- **WORK TASK**: Repeat all of the data precisely.
MATERIAL SHOWN below:
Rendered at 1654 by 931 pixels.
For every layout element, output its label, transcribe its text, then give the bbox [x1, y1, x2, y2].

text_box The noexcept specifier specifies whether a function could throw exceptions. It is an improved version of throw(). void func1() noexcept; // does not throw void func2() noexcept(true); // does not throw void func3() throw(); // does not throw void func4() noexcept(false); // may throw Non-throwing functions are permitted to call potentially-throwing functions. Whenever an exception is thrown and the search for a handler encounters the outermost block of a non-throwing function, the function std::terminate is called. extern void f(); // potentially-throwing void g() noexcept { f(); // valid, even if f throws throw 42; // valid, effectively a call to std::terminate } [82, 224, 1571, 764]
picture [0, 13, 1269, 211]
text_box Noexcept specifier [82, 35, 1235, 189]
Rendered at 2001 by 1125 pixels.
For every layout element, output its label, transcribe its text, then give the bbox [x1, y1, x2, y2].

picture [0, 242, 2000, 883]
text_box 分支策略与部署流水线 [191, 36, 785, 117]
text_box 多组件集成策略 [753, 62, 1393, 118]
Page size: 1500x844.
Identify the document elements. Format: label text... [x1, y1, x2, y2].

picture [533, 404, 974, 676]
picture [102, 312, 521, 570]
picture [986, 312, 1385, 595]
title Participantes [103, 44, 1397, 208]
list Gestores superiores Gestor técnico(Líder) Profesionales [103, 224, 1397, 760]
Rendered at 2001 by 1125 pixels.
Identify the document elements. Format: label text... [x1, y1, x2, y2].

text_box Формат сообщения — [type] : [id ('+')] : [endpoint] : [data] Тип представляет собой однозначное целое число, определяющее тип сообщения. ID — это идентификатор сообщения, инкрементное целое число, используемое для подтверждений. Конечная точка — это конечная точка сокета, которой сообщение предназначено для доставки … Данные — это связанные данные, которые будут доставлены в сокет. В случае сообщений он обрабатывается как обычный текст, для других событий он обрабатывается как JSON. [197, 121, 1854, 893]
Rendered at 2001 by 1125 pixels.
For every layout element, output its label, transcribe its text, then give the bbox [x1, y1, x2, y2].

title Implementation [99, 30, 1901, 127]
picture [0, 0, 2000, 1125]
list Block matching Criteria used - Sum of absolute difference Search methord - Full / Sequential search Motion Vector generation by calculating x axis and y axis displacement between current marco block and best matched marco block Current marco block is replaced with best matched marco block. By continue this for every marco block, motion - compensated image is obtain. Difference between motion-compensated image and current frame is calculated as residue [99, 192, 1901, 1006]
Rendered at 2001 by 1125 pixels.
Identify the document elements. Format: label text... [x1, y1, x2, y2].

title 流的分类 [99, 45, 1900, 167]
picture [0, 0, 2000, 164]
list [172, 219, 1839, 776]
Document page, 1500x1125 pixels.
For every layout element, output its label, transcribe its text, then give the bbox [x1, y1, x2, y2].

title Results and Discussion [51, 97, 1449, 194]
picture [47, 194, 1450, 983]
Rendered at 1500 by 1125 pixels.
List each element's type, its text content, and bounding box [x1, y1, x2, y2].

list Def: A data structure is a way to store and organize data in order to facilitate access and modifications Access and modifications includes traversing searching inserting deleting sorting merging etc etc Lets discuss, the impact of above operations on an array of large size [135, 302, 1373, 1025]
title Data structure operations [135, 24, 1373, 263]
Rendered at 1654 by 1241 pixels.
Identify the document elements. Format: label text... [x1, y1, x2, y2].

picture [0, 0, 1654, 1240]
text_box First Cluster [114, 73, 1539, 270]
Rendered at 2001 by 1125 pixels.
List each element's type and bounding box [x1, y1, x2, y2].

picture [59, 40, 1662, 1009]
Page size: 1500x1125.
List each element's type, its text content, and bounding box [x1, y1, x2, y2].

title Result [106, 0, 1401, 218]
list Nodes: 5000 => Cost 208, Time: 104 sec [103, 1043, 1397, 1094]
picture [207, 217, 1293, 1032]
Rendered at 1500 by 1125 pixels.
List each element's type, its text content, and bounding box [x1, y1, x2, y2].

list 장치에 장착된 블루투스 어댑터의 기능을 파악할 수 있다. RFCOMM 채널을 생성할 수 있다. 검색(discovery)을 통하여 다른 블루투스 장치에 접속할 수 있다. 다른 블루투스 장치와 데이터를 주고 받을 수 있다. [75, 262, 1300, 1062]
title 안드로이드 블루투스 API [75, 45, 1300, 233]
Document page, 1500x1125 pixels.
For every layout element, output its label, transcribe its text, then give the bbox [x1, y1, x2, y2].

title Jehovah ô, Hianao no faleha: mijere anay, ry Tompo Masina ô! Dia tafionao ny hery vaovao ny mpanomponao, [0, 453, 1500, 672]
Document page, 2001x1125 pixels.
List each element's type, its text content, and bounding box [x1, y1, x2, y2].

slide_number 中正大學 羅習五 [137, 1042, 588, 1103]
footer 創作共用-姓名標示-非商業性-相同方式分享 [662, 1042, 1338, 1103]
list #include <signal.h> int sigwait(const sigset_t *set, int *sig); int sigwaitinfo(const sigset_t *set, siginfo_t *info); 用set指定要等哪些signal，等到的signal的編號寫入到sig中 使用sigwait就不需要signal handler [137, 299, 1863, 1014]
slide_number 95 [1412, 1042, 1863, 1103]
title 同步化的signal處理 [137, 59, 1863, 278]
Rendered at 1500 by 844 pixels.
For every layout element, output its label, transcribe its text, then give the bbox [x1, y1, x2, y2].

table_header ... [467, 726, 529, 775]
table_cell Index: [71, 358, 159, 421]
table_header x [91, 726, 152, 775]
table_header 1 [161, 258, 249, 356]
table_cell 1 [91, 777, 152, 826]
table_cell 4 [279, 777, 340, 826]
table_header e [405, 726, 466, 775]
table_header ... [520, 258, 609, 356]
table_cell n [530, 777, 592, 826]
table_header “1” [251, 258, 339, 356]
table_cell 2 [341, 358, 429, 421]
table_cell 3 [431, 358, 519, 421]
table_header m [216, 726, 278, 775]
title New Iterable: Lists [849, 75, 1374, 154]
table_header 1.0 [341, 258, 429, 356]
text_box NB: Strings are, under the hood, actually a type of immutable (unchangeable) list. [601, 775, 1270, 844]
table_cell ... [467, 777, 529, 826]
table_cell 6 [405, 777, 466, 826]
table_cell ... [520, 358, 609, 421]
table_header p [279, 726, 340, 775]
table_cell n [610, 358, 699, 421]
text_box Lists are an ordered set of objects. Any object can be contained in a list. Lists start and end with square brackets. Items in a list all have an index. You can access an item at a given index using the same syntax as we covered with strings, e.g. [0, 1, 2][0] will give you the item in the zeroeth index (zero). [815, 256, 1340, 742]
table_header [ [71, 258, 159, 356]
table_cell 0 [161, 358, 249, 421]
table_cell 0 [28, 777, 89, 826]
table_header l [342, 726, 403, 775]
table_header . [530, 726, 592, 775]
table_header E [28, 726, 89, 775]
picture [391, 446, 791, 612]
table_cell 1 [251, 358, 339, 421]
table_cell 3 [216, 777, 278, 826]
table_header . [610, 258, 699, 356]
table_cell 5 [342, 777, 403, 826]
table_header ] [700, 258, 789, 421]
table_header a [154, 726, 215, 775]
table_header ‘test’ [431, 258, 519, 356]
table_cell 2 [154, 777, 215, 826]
End of MATERIAL SHOWN.
- **RESULT OF THIS EXERCISE**:
Rendered at 1654 by 931 pixels.
For every layout element, output its label, transcribe its text, then give the bbox [x1, y1, x2, y2].

text_box The noexcept specifier specifies whether a function could throw exceptions. It is an improved version of throw(). void func1() noexcept; // does not throw void func2() noexcept(true); // does not throw void func3() throw(); // does not throw void func4() noexcept(false); // may throw Non-throwing functions are permitted to call potentially-throwing functions. Whenever an exception is thrown and the search for a handler encounters the outermost block of a non-throwing function, the function std::terminate is called. extern void f(); // potentially-throwing void g() noexcept { f(); // valid, even if f throws throw 42; // valid, effectively a call to std::terminate } [82, 224, 1571, 764]
picture [0, 13, 1269, 211]
text_box Noexcept specifier [82, 35, 1235, 189]
Rendered at 2001 by 1125 pixels.
For every layout element, output its label, transcribe its text, then give the bbox [x1, y1, x2, y2].

picture [0, 242, 2000, 883]
text_box 分支策略与部署流水线 [191, 36, 785, 117]
text_box 多组件集成策略 [753, 62, 1393, 118]
Page size: 1500x844.
Identify the document elements. Format: label text... [x1, y1, x2, y2].

picture [533, 404, 974, 676]
picture [102, 312, 521, 570]
picture [986, 312, 1385, 595]
title Participantes [103, 44, 1397, 208]
list Gestores superiores Gestor técnico(Líder) Profesionales [103, 224, 1397, 760]
Rendered at 2001 by 1125 pixels.
Identify the document elements. Format: label text... [x1, y1, x2, y2].

text_box Формат сообщения — [type] : [id ('+')] : [endpoint] : [data] Тип представляет собой однозначное целое число, определяющее тип сообщения. ID — это идентификатор сообщения, инкрементное целое число, используемое для подтверждений. Конечная точка — это конечная точка сокета, которой сообщение предназначено для доставки … Данные — это связанные данные, которые будут доставлены в сокет. В случае сообщений он обрабатывается как обычный текст, для других событий он обрабатывается как JSON. [197, 121, 1854, 893]
Rendered at 2001 by 1125 pixels.
For every layout element, output its label, transcribe its text, then give the bbox [x1, y1, x2, y2].

title Implementation [99, 30, 1901, 127]
picture [0, 0, 2000, 1125]
list Block matching Criteria used - Sum of absolute difference Search methord - Full / Sequential search Motion Vector generation by calculating x axis and y axis displacement between current marco block and best matched marco block Current marco block is replaced with best matched marco block. By continue this for every marco block, motion - compensated image is obtain. Difference between motion-compensated image and current frame is calculated as residue [99, 192, 1901, 1006]
Rendered at 2001 by 1125 pixels.
Identify the document elements. Format: label text... [x1, y1, x2, y2].

title 流的分类 [99, 45, 1900, 167]
picture [0, 0, 2000, 164]
list [172, 219, 1839, 776]
Document page, 1500x1125 pixels.
For every layout element, output its label, transcribe its text, then give the bbox [x1, y1, x2, y2].

title Results and Discussion [51, 97, 1449, 194]
picture [47, 194, 1450, 983]
Rendered at 1500 by 1125 pixels.
List each element's type, its text content, and bounding box [x1, y1, x2, y2].

list Def: A data structure is a way to store and organize data in order to facilitate access and modifications Access and modifications includes traversing searching inserting deleting sorting merging etc etc Lets discuss, the impact of above operations on an array of large size [135, 302, 1373, 1025]
title Data structure operations [135, 24, 1373, 263]
Rendered at 1654 by 1241 pixels.
Identify the document elements. Format: label text... [x1, y1, x2, y2].

picture [0, 0, 1654, 1240]
text_box First Cluster [114, 73, 1539, 270]
Rendered at 2001 by 1125 pixels.
List each element's type and bounding box [x1, y1, x2, y2].

picture [59, 40, 1662, 1009]
Page size: 1500x1125.
List each element's type, its text content, and bounding box [x1, y1, x2, y2].

title Result [106, 0, 1401, 218]
list Nodes: 5000 => Cost 208, Time: 104 sec [103, 1043, 1397, 1094]
picture [207, 217, 1293, 1032]
Rendered at 1500 by 1125 pixels.
List each element's type, its text content, and bounding box [x1, y1, x2, y2].

list 장치에 장착된 블루투스 어댑터의 기능을 파악할 수 있다. RFCOMM 채널을 생성할 수 있다. 검색(discovery)을 통하여 다른 블루투스 장치에 접속할 수 있다. 다른 블루투스 장치와 데이터를 주고 받을 수 있다. [75, 262, 1300, 1062]
title 안드로이드 블루투스 API [75, 45, 1300, 233]
Document page, 1500x1125 pixels.
For every layout element, output its label, transcribe its text, then give the bbox [x1, y1, x2, y2].

title Jehovah ô, Hianao no faleha: mijere anay, ry Tompo Masina ô! Dia tafionao ny hery vaovao ny mpanomponao, [0, 453, 1500, 672]
Document page, 2001x1125 pixels.
List each element's type, its text content, and bounding box [x1, y1, x2, y2].

slide_number 中正大學 羅習五 [137, 1042, 588, 1103]
footer 創作共用-姓名標示-非商業性-相同方式分享 [662, 1042, 1338, 1103]
list #include <signal.h> int sigwait(const sigset_t *set, int *sig); int sigwaitinfo(const sigset_t *set, siginfo_t *info); 用set指定要等哪些signal，等到的signal的編號寫入到sig中 使用sigwait就不需要signal handler [137, 299, 1863, 1014]
slide_number 95 [1412, 1042, 1863, 1103]
title 同步化的signal處理 [137, 59, 1863, 278]
Rendered at 1500 by 844 pixels.
For every layout element, output its label, transcribe its text, then give the bbox [x1, y1, x2, y2].

table_header ... [467, 726, 529, 775]
table_cell Index: [71, 358, 159, 421]
table_header x [91, 726, 152, 775]
table_header 1 [161, 258, 249, 356]
table_cell 1 [91, 777, 152, 826]
table_cell 4 [279, 777, 340, 826]
table_header e [405, 726, 466, 775]
table_header ... [520, 258, 609, 356]
table_cell n [530, 777, 592, 826]
table_header “1” [251, 258, 339, 356]
table_cell 2 [341, 358, 429, 421]
table_cell 3 [431, 358, 519, 421]
table_header m [216, 726, 278, 775]
title New Iterable: Lists [849, 75, 1374, 154]
table_header 1.0 [341, 258, 429, 356]
text_box NB: Strings are, under the hood, actually a type of immutable (unchangeable) list. [601, 775, 1270, 844]
table_cell ... [467, 777, 529, 826]
table_cell 6 [405, 777, 466, 826]
table_cell ... [520, 358, 609, 421]
table_header p [279, 726, 340, 775]
table_cell n [610, 358, 699, 421]
text_box Lists are an ordered set of objects. Any object can be contained in a list. Lists start and end with square brackets. Items in a list all have an index. You can access an item at a given index using the same syntax as we covered with strings, e.g. [0, 1, 2][0] will give you the item in the zeroeth index (zero). [815, 256, 1340, 742]
table_header [ [71, 258, 159, 356]
table_cell 0 [161, 358, 249, 421]
table_cell 0 [28, 777, 89, 826]
table_header l [342, 726, 403, 775]
table_header . [530, 726, 592, 775]
table_header E [28, 726, 89, 775]
picture [391, 446, 791, 612]
table_cell 1 [251, 358, 339, 421]
table_cell 3 [216, 777, 278, 826]
table_header . [610, 258, 699, 356]
table_cell 5 [342, 777, 403, 826]
table_header ] [700, 258, 789, 421]
table_header a [154, 726, 215, 775]
table_header ‘test’ [431, 258, 519, 356]
table_cell 2 [154, 777, 215, 826]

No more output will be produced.